:: YOUR GOAL ::
Answer these questions from the text below on Portugal's eighteenth-century earthquakes.
(a) On what two dates did the major earthquakes strike Portugal?
(b) In which journal did the paper on the Azores-Gibraltar Transform Fault appear?
(c) Which more famous fault is named alongside the AGTF as a transform fault?

:: PAGE EXTRACT ::
Shaky ground

A little less than six years apart -- on 1 November 1755 and 31 March 1761 -- two major earthquakes struck the country of Portugal, each time generating a tsunami that devastated the capital city of Lisbon.

They were both huge, although given that this was before the invention of the seismometer, we can only guess at how big; estimates are that the 1761 quake was around 8.5 on the Richter Scale, while the 1755 one may have been as high as 9.0.  Each time, the tremors were felt far from the epicenter.  The shaking from the 1755 quake was recorded as far away as Finland.

The effects in Portugal and nearby nations were devastating.  In 1755 the combined death toll in Portugal, Spain, and Morocco -- mostly from the tsunami -- is estimated at fifty thousand.  Over eighty percent of the buildings in Lisbon were damaged or completely destroyed -- and five and a half years later, many of the ones that had survived in 1755 collapsed.

Ruins of the Convento do Carmo, which was destroyed in the Great Lisbon Earthquake of 1755 [Image licensed under the Creative Commons Chris Adams, Convento do Carmo ruins in Lisbon, CC BY-SA 3.0]

What's curious is that Portugal isn't ordinarily thought to be high on the list of seismically-active nations.  It's not on the Ring of Fire, where the majority of the world's earthquakes and volcanoes occur.  The fact is, though, there is a poorly-studied (and poorly-understood) fault zone offshore -- the Azores-Gibraltar Transform Fault -- that is thought to have been responsible for both of the huge eighteenth century quakes, as well as a smaller (but still considerable) earthquake in 1816.

The AGTF, and how it's evolving, was the subject of a paper in the journal Geology last week.  The big picture here has to do with the Wilson Cycle -- named after plate tectonics pioneer John Tuzo Wilson -- which has to do with how the Earth's crust is formed, moved, and eventually destroyed.

At its simplest level, the Wilson Cycle has two main pieces -- divergent zones (or rifts) where oceanic crust is created, pushing plates apart, and convergent zones (or trenches) where oceanic crust is subducted back into the mantle and destroyed.  Right now, one of the main divergent zones is the Mid-Atlantic Rift, which is why the Atlantic Ocean is gradually widening; the Pacific, on the other hand, is largely surrounded by convergent zones, so it's getting smaller.

Of course, the real situation is considerably more complex.  In some places the plates are moving parallel to the faults; these are transform (or strike-slip) faults, like the AGTF and the more famous San Andreas Fault.  And what the new paper found was that the movement along the AGTF doesn't just involve side-by-side movement, but there's a component of compression.

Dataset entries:
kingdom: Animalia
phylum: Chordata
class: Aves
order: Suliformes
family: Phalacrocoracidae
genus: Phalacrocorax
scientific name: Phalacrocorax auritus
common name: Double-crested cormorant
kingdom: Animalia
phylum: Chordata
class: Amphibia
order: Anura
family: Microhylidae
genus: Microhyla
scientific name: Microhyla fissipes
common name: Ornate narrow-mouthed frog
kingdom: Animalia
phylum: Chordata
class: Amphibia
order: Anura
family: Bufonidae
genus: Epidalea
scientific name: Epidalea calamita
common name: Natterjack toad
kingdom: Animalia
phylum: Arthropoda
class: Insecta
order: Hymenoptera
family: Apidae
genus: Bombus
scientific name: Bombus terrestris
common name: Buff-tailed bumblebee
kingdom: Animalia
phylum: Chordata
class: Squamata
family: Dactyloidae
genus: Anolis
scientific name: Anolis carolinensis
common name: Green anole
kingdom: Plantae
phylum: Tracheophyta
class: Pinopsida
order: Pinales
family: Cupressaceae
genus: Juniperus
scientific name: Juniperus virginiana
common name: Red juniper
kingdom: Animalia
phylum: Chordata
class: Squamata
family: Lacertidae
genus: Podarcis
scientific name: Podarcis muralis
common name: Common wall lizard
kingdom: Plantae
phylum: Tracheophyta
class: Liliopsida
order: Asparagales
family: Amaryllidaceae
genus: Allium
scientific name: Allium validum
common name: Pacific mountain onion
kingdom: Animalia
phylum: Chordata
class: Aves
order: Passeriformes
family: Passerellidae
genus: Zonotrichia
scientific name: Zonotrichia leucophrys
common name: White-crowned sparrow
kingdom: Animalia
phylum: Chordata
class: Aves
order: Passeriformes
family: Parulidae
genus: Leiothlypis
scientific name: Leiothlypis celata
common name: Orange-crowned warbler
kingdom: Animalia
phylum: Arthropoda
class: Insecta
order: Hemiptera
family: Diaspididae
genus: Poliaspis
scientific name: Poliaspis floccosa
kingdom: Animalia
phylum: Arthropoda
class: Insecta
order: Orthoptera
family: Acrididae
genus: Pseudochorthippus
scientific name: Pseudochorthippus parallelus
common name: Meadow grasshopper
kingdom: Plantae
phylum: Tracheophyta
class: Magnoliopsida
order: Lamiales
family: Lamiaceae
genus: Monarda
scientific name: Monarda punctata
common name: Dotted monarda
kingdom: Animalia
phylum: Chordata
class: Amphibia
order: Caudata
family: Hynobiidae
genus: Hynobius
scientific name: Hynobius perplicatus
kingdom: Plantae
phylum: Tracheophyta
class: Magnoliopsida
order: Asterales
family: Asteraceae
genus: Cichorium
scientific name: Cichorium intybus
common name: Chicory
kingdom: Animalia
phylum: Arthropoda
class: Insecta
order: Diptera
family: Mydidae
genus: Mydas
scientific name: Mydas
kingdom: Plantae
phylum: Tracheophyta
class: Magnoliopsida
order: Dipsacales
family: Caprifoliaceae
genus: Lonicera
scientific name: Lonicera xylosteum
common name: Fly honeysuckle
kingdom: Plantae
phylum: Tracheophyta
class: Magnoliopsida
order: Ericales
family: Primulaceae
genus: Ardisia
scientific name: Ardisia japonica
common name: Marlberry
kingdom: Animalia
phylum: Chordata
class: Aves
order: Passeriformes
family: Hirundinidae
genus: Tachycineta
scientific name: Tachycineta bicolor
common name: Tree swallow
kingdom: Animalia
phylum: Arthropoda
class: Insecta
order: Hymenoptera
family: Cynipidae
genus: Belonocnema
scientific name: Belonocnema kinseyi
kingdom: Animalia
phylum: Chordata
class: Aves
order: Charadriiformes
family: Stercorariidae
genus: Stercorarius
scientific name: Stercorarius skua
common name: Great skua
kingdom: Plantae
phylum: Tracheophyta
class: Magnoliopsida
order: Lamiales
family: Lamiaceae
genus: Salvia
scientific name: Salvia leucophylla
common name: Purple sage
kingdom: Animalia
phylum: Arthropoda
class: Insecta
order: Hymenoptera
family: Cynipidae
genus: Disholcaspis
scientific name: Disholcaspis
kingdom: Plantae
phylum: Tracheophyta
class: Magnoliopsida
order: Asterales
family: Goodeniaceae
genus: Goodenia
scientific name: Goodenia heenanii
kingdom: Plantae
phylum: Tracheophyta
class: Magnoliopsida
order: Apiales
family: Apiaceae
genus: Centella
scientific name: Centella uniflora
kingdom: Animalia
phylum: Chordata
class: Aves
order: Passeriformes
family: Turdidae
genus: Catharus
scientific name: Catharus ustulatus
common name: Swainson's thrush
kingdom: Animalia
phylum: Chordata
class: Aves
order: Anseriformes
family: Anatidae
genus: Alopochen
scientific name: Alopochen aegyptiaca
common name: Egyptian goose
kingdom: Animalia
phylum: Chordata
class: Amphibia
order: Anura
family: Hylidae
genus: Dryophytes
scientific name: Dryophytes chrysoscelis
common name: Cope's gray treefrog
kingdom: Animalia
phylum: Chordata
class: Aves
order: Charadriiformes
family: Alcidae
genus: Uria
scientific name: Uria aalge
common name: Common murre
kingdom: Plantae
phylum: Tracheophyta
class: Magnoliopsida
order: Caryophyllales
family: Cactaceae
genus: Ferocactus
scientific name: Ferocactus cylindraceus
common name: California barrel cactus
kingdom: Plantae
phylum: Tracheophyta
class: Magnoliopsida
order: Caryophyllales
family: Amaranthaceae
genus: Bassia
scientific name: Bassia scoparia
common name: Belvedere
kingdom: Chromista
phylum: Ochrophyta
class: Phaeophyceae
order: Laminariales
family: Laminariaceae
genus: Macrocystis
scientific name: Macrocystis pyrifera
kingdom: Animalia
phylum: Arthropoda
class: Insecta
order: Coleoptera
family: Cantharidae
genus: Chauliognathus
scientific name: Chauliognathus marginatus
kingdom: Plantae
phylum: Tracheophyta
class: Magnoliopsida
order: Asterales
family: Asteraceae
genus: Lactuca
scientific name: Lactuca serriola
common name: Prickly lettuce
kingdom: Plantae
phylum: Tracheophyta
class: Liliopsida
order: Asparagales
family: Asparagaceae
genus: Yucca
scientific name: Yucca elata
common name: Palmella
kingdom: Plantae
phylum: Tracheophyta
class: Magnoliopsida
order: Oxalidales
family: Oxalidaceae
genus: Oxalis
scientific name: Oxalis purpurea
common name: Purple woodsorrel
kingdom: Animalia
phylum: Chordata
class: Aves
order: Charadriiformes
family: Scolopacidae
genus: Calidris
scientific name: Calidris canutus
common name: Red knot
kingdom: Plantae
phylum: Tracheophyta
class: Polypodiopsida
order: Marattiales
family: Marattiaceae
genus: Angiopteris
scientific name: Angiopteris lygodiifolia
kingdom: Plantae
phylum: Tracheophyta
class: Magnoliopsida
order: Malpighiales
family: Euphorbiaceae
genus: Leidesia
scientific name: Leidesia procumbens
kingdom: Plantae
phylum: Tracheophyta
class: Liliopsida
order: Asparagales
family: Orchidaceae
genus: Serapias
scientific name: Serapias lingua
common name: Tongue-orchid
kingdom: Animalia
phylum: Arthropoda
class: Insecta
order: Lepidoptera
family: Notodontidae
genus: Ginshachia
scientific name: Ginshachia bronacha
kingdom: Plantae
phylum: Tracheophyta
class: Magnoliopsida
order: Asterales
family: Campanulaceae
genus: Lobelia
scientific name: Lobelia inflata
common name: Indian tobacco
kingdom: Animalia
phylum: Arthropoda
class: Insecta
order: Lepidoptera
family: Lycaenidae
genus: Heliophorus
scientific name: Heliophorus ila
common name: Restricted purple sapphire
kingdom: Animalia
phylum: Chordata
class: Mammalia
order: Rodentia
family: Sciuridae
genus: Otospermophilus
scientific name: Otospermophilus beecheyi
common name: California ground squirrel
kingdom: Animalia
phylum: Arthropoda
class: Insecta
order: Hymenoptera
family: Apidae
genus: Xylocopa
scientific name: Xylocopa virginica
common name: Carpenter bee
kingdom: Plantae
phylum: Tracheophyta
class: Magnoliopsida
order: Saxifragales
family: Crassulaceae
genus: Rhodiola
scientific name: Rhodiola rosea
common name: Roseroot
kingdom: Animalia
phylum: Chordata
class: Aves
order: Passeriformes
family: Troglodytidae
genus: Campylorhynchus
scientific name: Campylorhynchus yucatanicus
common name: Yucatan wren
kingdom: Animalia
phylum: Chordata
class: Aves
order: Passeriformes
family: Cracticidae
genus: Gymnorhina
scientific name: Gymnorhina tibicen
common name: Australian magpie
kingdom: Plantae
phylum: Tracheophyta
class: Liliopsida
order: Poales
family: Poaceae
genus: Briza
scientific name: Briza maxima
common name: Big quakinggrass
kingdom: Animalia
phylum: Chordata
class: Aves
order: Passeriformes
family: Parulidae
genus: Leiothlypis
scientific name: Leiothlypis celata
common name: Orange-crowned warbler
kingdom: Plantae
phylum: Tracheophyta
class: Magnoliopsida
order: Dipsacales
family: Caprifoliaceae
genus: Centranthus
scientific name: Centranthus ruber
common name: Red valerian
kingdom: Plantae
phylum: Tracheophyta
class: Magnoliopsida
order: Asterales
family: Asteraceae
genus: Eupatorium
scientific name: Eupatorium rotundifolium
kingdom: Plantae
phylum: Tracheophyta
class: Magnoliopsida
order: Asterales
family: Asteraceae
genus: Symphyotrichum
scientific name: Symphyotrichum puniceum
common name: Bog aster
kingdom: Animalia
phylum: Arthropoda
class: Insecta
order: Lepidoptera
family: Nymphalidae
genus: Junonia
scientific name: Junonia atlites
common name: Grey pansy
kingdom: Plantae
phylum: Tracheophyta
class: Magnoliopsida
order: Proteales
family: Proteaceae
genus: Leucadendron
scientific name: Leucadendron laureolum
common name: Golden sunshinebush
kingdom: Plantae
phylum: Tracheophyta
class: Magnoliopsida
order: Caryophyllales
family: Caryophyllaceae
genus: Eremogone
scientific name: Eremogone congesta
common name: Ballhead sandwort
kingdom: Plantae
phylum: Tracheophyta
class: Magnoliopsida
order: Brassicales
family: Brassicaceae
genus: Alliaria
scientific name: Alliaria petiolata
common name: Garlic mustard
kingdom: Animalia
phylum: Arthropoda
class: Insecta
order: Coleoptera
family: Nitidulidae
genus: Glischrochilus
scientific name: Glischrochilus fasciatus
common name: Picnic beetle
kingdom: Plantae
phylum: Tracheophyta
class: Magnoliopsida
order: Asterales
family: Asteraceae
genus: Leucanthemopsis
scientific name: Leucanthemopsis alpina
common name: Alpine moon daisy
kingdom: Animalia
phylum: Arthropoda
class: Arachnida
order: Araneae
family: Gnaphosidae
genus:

:: REPLY TO THE TASK ::
(a) 1 November 1755 and 31 March 1761
(b) Geology
(c) The San Andreas Fault